THE GERMAN GOVERNMENT is reportedly seeking agreement among European Union member states to begin work on a new EU treaty enshrining budget rules across the continent.
News magazine Der Spiegel reports that Angela Merkel’s cabinet ministers and regional heads of government are seeking agreement to establish a convention which would “work on a new legal foundation for the EU”.
The report says the move is supported by a majority of the members of the so-called “future group” – an informal forum of ten EU foreign ministers which includes Germany’s Guido Westerwelle.
Der Spiegel says the report would see the extension of some of the principles contained in the Fiscal Compact and giving them a firm, unquestionable basis within the EU’s founding treaties.
This would include giving the European Court of Justice the right to monitor the individual budgets of member states, and to punish what Germans occasionally call ‘deficit sinners’ – countries which do not meet the overspending limits set down for them by Brussels.
Ireland among the obstacles
The report also notes, however, that Ireland would be resistant to the idea – as it would trigger an automatic referendum on approval, even though the Fiscal Compact was approved only three months ago – while Poland also opposes it, believing no consensus is possible.
Another potential obstacle is the proposed timing for the new treaty talks: Germany says it wants an agreement on the date for the convention to be agreed at the European Council summit on December 13 and 14.
This could prove difficult – because that meeting will come just two weeks before Ireland assumes the presidency of the European Council, meaning Enda Kenny’s government would be asked to host a convention it has little interest in.

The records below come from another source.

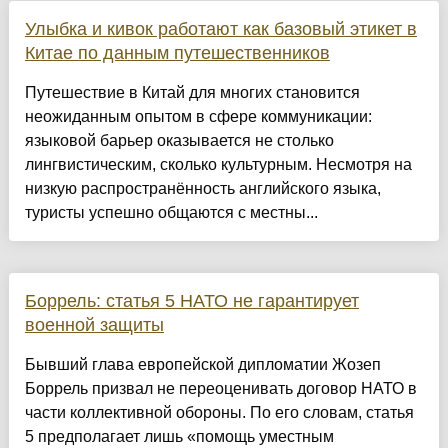
Улыбка и кивок работают как базовый этикет в
Китае по данным путешественников
Путешествие в Китай для многих становится
неожиданным опытом в сфере коммуникации:
языковой барьер оказывается не столько
лингвистическим, сколько культурным. Несмотря на
низкую распространённость английского языка,
туристы успешно общаются с местны...
Боррель: статья 5 НАТО не гарантирует
военной защиты
Бывший глава европейской дипломатии Жозеп
Боррель призвал не переоценивать договор НАТО в
части коллективной обороны. По его словам, статья
5 предполагает лишь «помощь уместным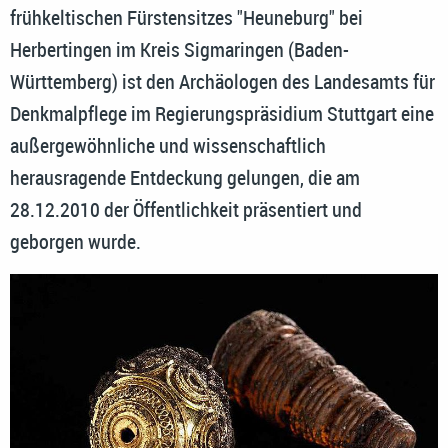
frühkeltischen Fürstensitzes "Heuneburg" bei
Herbertingen im Kreis Sigmaringen (Baden-
Württemberg) ist den Archäologen des Landesamts für
Denkmalpflege im Regierungspräsidium Stuttgart eine
außergewöhnliche und wissenschaftlich
herausragende Entdeckung gelungen, die am
28.12.2010 der Öffentlichkeit präsentiert und
geborgen wurde.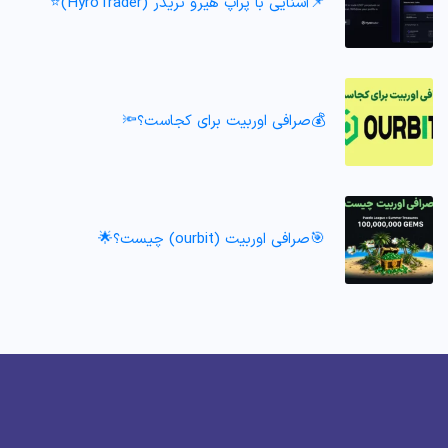
📌آشنایی با پراپ هیرو تریدر (HyroTrader)⭐️
💰صرافی اوربیت برای کجاست؟🔦
🎯صرافی اوربیت (ourbit) چیست؟🌟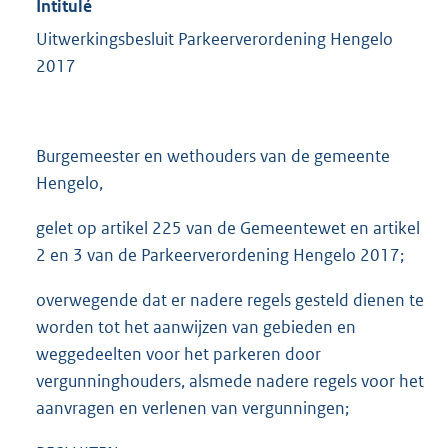
Intitulé
Uitwerkingsbesluit Parkeerverordening Hengelo
2017
Burgemeester en wethouders van de gemeente
Hengelo,
gelet op artikel 225 van de Gemeentewet en artikel
2 en 3 van de Parkeerverordening Hengelo 2017;
overwegende dat er nadere regels gesteld dienen te
worden tot het aanwijzen van gebieden en
weggedeelten voor het parkeren door
vergunninghouders, alsmede nadere regels voor het
aanvragen en verlenen van vergunningen;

Germany had already sought to have the Fiscal Compact principles enshrined in a full EU treaty, but the vetoes of the United Kingdom and the Czech Republic meant the deal was limited to the status of an international agreement between 25 of the 27 current member states.
The final text of that deal, however, did include a provision that participating countries would seek to adopt its terms into full EU law, though they gave themselves five years to do so. Germany’s move may therefore be seen as a mere fulfilment of this pledge.
AP said Angela Merkel’s office had not responded to requests for comment this afternoon.